More seriously, one teller might explain to his kids that Caílte mac Rónáin was fleet-footed due to his hunting prowess, mirroring the epic hunts he himself remembers as a child. Another might tell his that it was Caílte’s love for his friends, his desire to always be the first to answer when they needed help, that was the source of his speed. It’s not for nothing that myths tend to develop a thousand faces.
In this way, myths aren’t anything like fossils or unearthed relics—they’re pearls. Sure, they can start out humbly enough. Maybe a simple praise poem about a people’s champion and his roving band of compatriots. Over time, they develop layers of cultural wisdom so varied that no one person could ever claim responsibility or ownership.
Dr. Morris-Baird suggests that myths kept our ancestors present, extended the lives of benevolent rulers far beyond their years and weakened the hand of tyrants. They could just as easily synchronize the breath and the will of a people in battle as they could reinforce shared histories to foster peace. Bards would shape a culture’s view of itself, its past and its future. A kind of cultural midwife to reality is how he put it, and I think that’s not far off.
Odd stuff, though, right?

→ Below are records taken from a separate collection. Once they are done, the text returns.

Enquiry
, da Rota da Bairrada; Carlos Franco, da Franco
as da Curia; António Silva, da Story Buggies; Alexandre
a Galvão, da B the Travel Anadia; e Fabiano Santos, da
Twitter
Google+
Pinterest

But as entertaining and confusing as it is to go back into the past of myth, I don’t think that’s where they belong.
There are few topics less divisive and inherently caustic as political leadership—in part because no one can even agree on who we should be looking up to. To what standard should we compare these people against? Who are our champions?
Families really move around these days, and often, ancestry only comes up on holidays that accommodate binge drinking. What can our predecessors give to us that’s currently missing? Can we understand our place in the world a little better if we take seriously everyone who got us here?
In a world of voice-spoofing AI, spiritual chatbots and generative spouses, do we know the difference between golden slippers and iron shackles? Better yet, when we’re sold the idea of perpetual peace in the kingdom, what should we know is right around the corner?
We don’t seem to have much bearing on the kind of story our culture is trying to tell. But unlike pearls, myths don’t stop growing after we pry them free. There’s still more they have to tell us, but they need to speak with modern voices if they’re to be more teacher to us than term paper.
Anyway, here we are! Not a bad view, eh? It might be hard to see right now—there’s a lot more foliage with the invasive species blocking the view—but it gets better in the winter. You can see the water much more clearly once the weeds wither out. Let’s say we sit a spell before heading back.